My daily token burn was eating me alive until I learned what a cache hit rate actually is

#ai #python #automation #discuss

April 24, 2026. I sat down this morning with a spreadsheet and a coffee that was supposed to be the cheap kind but somehow cost six bucks, and I started charting my DeepSeek bill day by day for the last three weeks.

It was bad. Like, mad-at-myself bad.

Every call to the model was hitting the API fresh. Every prompt template. Every system message. Every bot in my swarm running the same boilerplate over and over, paying full freight each time. I'd been so focused on shipping the next bot, the next route, the next little thing somebody might actually pay for, that I never looked at where my own money was bleeding out.

When I started this whole thing I had a laptop, an email account, and social media. I didn't know what an API key was. The first time I saw the word "token" I thought it meant the little coin thing you put in arcade machines. Six weeks ago if you'd asked me about cache hit rate I would have guessed it was something Starbucks measured during the morning rush.

So today I got angry. Then I got to work.

DeepSeek has prompt caching. It's been right there in the docs the whole time.

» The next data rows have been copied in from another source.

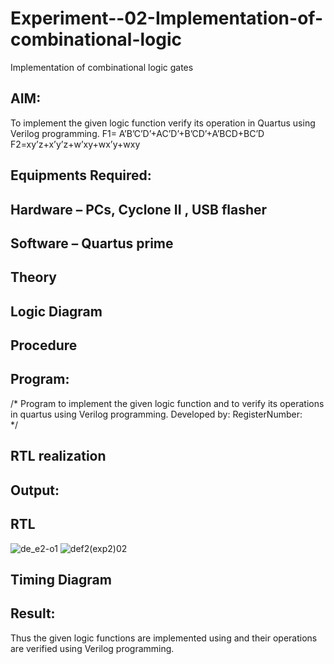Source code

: # Experiment--02-Implementation-of-combinational-logic
Implementation of combinational logic gates
 
## AIM:
To implement the given logic function verify its operation in Quartus using Verilog programming.
 F1= A’B’C’D’+AC’D’+B’CD’+A’BCD+BC’D
F2=xy’z+x’y’z+w’xy+wx’y+wxy
 
 
 
## Equipments Required:
## Hardware – PCs, Cyclone II , USB flasher
## Software – Quartus prime


## Theory
 

## Logic Diagram
## Procedure
## Program:
/*
Program to implement the given logic function and to verify its operations in quartus using Verilog programming.
Developed by: 
RegisterNumber:  
*/
## RTL realization

## Output:
## RTL
![de_e2-o1](https://github.com/Thirukaalathessvarar-S/Experiment--02-Implementation-of-combinational-logic-/assets/121166390/3bf4ab7e-970e-4c62-b4ab-fc9e5922f0bc)
![def2(exp2)02](https://github.com/Thirukaalathessvarar-S/Experiment--02-Implementation-of-combinational-logic-/assets/121166390/b05c5bfd-58c2-4dc3-ba5a-aa3aa7236554)

## Timing Diagram


## Result:
Thus the given logic functions are implemented using  and their operations are verified using Verilog programming.
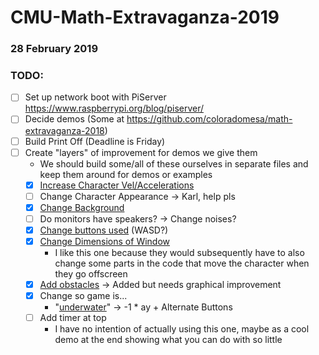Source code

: # CMU-Math-Extravaganza-2019
### 28 February 2019

### TODO:
- [ ] Set up network boot with PiServer https://www.raspberrypi.org/blog/piserver/
- [ ] Decide demos (Some at https://github.com/coloradomesa/math-extravaganza-2018)
- [ ] Build Print Off (Deadline is Friday)
- [ ] Create "layers" of improvement for demos we give them
    - We should build some/all of these ourselves in separate files and keep them around for demos or examples
  - [x] [Increase Character Vel/Accelerations](https://github.com/coloradomesa/CMU-Math-Extravaganza-2019/blob/master/karls/examples/ChangeSpeed.py)
  - [ ] Change Character Appearance -> Karl, help pls
  - [x] [Change Background](https://github.com/coloradomesa/CMU-Math-Extravaganza-2019/blob/master/karls/examples/Backgrounds.py)
  - [ ] Do monitors have speakers? -> Change noises?
  - [x] [Change buttons used](https://github.com/coloradomesa/CMU-Math-Extravaganza-2019/blob/master/karls/examples/AlternateButtons.py) (WASD?)
  - [x] [Change Dimensions of Window](https://github.com/coloradomesa/CMU-Math-Extravaganza-2019/blob/master/karls/examples/WindowDimensions.py)
    - I like this one because they would subsequently have to also change some parts in the code that move the character when they go offscreen
  - [x] [Add obstacles](https://github.com/coloradomesa/CMU-Math-Extravaganza-2019/blob/master/karls/examples/Obstacles.py) -> Added but needs graphical improvement
  - [x] Change so game is...
    - "[underwater](https://github.com/coloradomesa/CMU-Math-Extravaganza-2019/blob/master/karls/examples/UnderWater.py)" -> -1 * ay + Alternate Buttons
  - [ ] Add timer at top
    - I have no intention of actually using this one, maybe as a cool demo at the end showing what you can do with so little
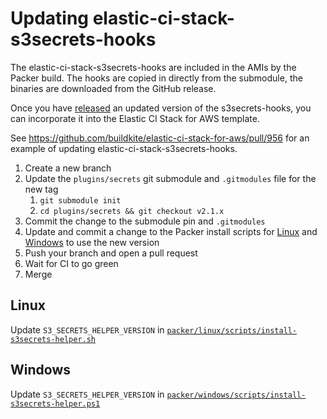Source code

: # Updating elastic-ci-stack-s3secrets-hooks

The elastic-ci-stack-s3secrets-hooks are included in the AMIs by the Packer
build. The hooks are copied in directly from the submodule, the binaries are
downloaded from the GitHub release.

Once you have [released](https://github.com/buildkite/elastic-ci-stack-s3-secrets-hooks/blob/master/RELEASE.md)
an updated version of the s3secrets-hooks, you can incorporate it into the
Elastic CI Stack for AWS template.

See https://github.com/buildkite/elastic-ci-stack-for-aws/pull/956 for an
example of updating elastic-ci-stack-s3secrets-hooks.

1. Create a new branch
1. Update the `plugins/secrets` git submodule and `.gitmodules` file for the new tag
	1. `git submodule init`
	1. `cd plugins/secrets && git checkout v2.1.x`
1. Commit the change to the submodule pin and `.gitmodules`
1. Update and commit a change to the Packer install scripts for [Linux](#linux) and [Windows](#windows) to use the new version
1. Push your branch and open a pull request
1. Wait for CI to go green
1. Merge

## Linux

Update `S3_SECRETS_HELPER_VERSION` in [`packer/linux/scripts/install-s3secrets-helper.sh`](packer/linux/scripts/install-s3secrets-helper.sh)

## Windows

Update `S3_SECRETS_HELPER_VERSION` in [`packer/windows/scripts/install-s3secrets-helper.ps1`](packer/windows/scripts/install-s3secrets-helper.ps1)
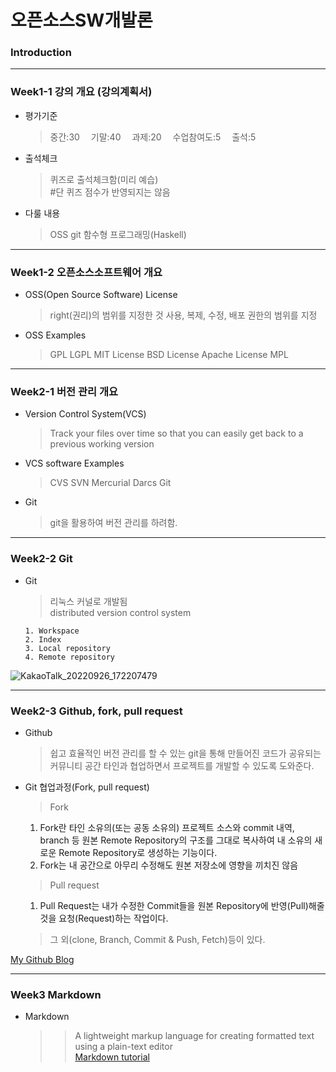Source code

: # **오픈소스SW개발론**

### Introduction

-------------
### Week1-1 강의 개요 (강의계획서)
* 평가기준
    > 중간:30 
    > 기말:40 
    > 과제:20 
    > 수업참여도:5 
    > 출석:5 
* 출석체크
    > 퀴즈로 출석체크함(미리 예습)<br/>
    > #단 퀴즈 점수가 반영되지는 않음 

* 다룰 내용
    > OSS
    > git
    > 함수형 프로그래밍(Haskell)

-------------
### Week1-2 오픈소스소프트웨어 개요
* OSS(Open Source Software) License  

    > right(권리)의 범위를 지정한 것
    > 사용, 복제, 수정, 배포 권한의 범위를 지정

* OSS Examples  

    > GPL
    > LGPL
    > MIT License
    > BSD License
    > Apache License
    > MPL


-------------
### Week2-1 버전 관리 개요

* Version Control System(VCS)
    > Track your files over time so that you can easily get back to a previous working version

* VCS software Examples

    > CVS
    > SVN
    > Mercurial
    > Darcs
    > Git

* Git
    > git을 활용하여 버전 관리를 하려함.

-------------
### Week2-2 Git
* Git
    > 리눅스 커널로 개발됨    
    > distributed version control system    
    
      1. Workspace
      2. Index
      3. Local repository
      4. Remote repository

![KakaoTalk_20220926_172207479](https://user-images.githubusercontent.com/74405066/192235061-77706160-38dd-493b-bce1-ddf10773e363.jpg)

-------------
### Week2-3 Github, fork, pull request
* Github
  > 쉽고 효율적인 버전 관리를 할 수 있는 git을 통해 만들어진 코드가 공유되는 커뮤니티 공간
  > 타인과 협업하면서 프로젝트를 개발할 수 있도록 도와준다.  

* Git 협업과정(Fork, pull request)  

  > Fork  
    1. Fork란 타인 소유의(또는 공동 소유의) 프로젝트 소스와 commit 내역, branch 등 원본 Remote Repository의 구조를 그대로 복사하여 내 소유의 새로운 Remote Repository로 생성하는 기능이다.
    2. Fork는 내 공간으로 아무리 수정해도 원본 저장소에 영향을 끼치진 않음  

  > Pull request  

    1. Pull Request는 내가 수정한 Commit들을 원본 Repository에 반영(Pull)해줄 것을 요청(Request)하는 작업이다.
  > 그 외(clone, Branch, Commit & Push, Fetch)등이 있다.



[My Github Blog](https://github.com/Donok53)

-------------
### Week3     Markdown
* Markdown
    >> A lightweight markup language for creating formatted text using a plain-text editor    
[Markdown tutorial](https://www.markdowntutorial.com/)

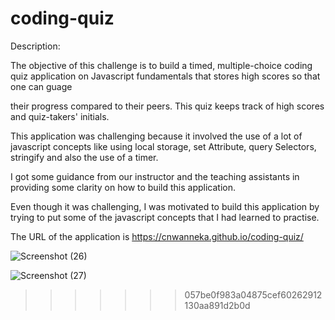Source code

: # coding-quiz

Description:

The objective of this challenge is to build a timed, multiple-choice coding quiz application on Javascript fundamentals that stores high scores so that one can guage 

their progress compared to their peers. This quiz keeps track of high scores and quiz-takers' initials.

This application was challenging because it involved the use of a lot of javascript concepts like using local storage, set Attribute, query Selectors, stringify and also the use of a timer.

I got some guidance from our instructor and the teaching assistants in providing some clarity on how to build this application.

Even though it was challenging, I was motivated to build this application by trying to put some of the javascript concepts that I had learned to practise.

The URL of the application is https://cnwanneka.github.io/coding-quiz/

![Screenshot (26)](https://user-images.githubusercontent.com/68708065/219039308-9b441933-0642-4308-9c98-ff66fbeb39da.png)

![Screenshot (27)](https://user-images.githubusercontent.com/68708065/219039506-8ed18b72-2bfe-4cd5-8551-9500ec714e22.png)
>>>>>>> 057be0f983a04875cef60262912130aa891d2b0d
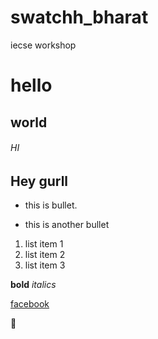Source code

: # swatchh_bharat
iecse workshop
# hello
## world
###### HI
## Hey gurll

- this is bullet.
* this is another bullet

1. list item 1
2. list item 2
3. list item 3

**bold**
*italics*

[facebook](https://facebook.com) 

:shark:
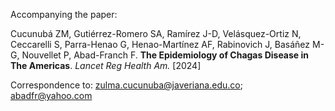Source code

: Accompanying the paper:

Cucunubá ZM, Gutiérrez-Romero SA, Ramírez J-D, Velásquez-Ortiz N, Ceccarelli S, Parra-Henao G, Henao-Martínez AF, Rabinovich J, Basáñez M-G, Nouvellet P, Abad-Franch F. __The Epidemiology of Chagas Disease in The Americas__. _Lancet Reg Health Am._ [2024]

Correspondence to: zulma.cucunuba@javeriana.edu.co; abadfr@yahoo.com
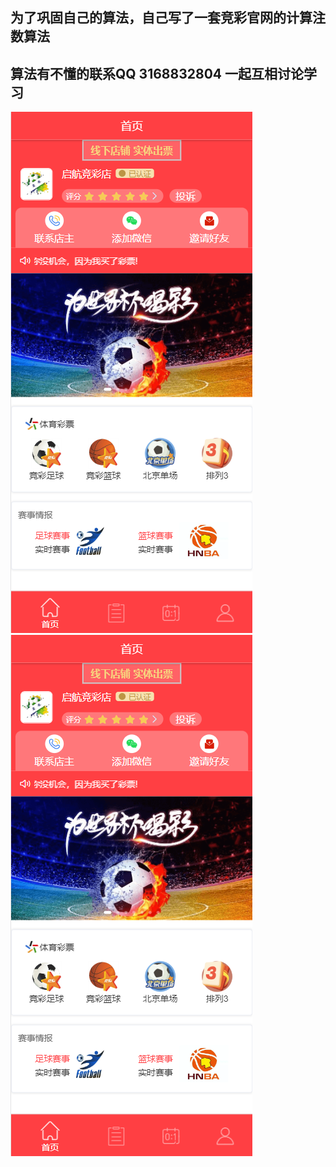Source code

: ## 为了巩固自己的算法，自己写了一套竞彩官网的计算注数算法
## 算法有不懂的联系QQ 3168832804 一起互相讨论学习
<img src="QQ截图20221123163610.png"></img>
![输入图片说明](QQ截图20221123163610.png)
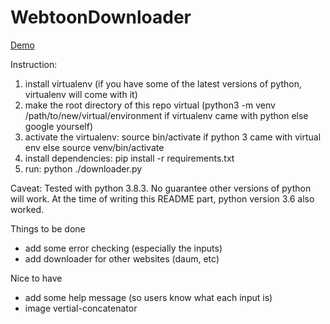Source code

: # WebtoonDownloader

[Demo](/demo.png)

Instruction:
1. install virtualenv (if you have some of the latest versions of python, virtualenv will come with it)
2. make the root directory of this repo virtual (python3 -m venv /path/to/new/virtual/environment if virtualenv came with python else google yourself)
3. activate the virtualenv: source bin/activate if python 3 came with virtual env else source venv/bin/activate
4. install dependencies: pip install -r requirements.txt
5. run: python ./downloader.py

Caveat:
Tested with python 3.8.3. No guarantee other versions of python will work.
At the time of writing this README part, python version 3.6 also worked.

Things to be done
- add some error checking (especially the inputs)
- add downloader for other websites (daum, etc)

Nice to have
- add some help message (so users know what each input is)
- image vertial-concatenator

You structure your prompts so the static parts come first (system prompt, tool definitions, the long boring context), and the variable parts come last (the actual user input that changes per call). The provider hashes the prefix. If it matches a recent call, you pay a fraction of the price for those tokens. Sometimes a tenth.

I'd been writing my prompts in the opposite order. Variable junk up front, static block at the bottom. Cache hit rate of basically zero across every bot in my collection. I was paying full price on every single call for content that literally never changed.

I rewrote the prompt builder. One function, used by all 27 bots. Static system block first, tool schemas next, then the rolling context window with a hard cutoff, then the user turn at the very end. Took me about three hours and a lot of swearing at myself.

Then I wrote pytests. Twelve of them. Each one fires a representative call from a different bot and asserts the cache hit metric in the response metadata is above a threshold. Eleven of twelve passed clean at 86 percent or higher. The twelfth is one of the intel bots where the context genuinely does change every call, so I'll restructure that one differently this weekend.

I ran the new version against today's traffic for four hours and watched the burn rate on the dashboard. It dropped. Not a little. A lot. The kind of drop where you refresh the page three times because you don't believe it.

I'm still learning. A senior dev reading this will spot ten amateur moves in how I structured the cache keys alone. I know I should be batching some of these calls. I know I should be using a smaller model for the classification step before the expensive reasoning step. I know there's probably a whole tier of optimization I haven't even heard the name of yet.

But today I went from angry to relieved in about six hours of focused work, and that's a trade I'll take every single time.

The honest version of this story is that I shipped 27 bots before I optimized the thing that was costing me the most money. That's the order I did it in. Ship first, then look at the bill, then panic, then fix it. I'm not going to pretend I planned it the smart way.

Somebody sent payment for a Safety Pack while I was writing this. They add up little by little like pennies. Pennies I get to keep more of now.

For anyone else running a bunch of LLM calls in parallel, what's the optimization you wish you'd found in week one instead of week six?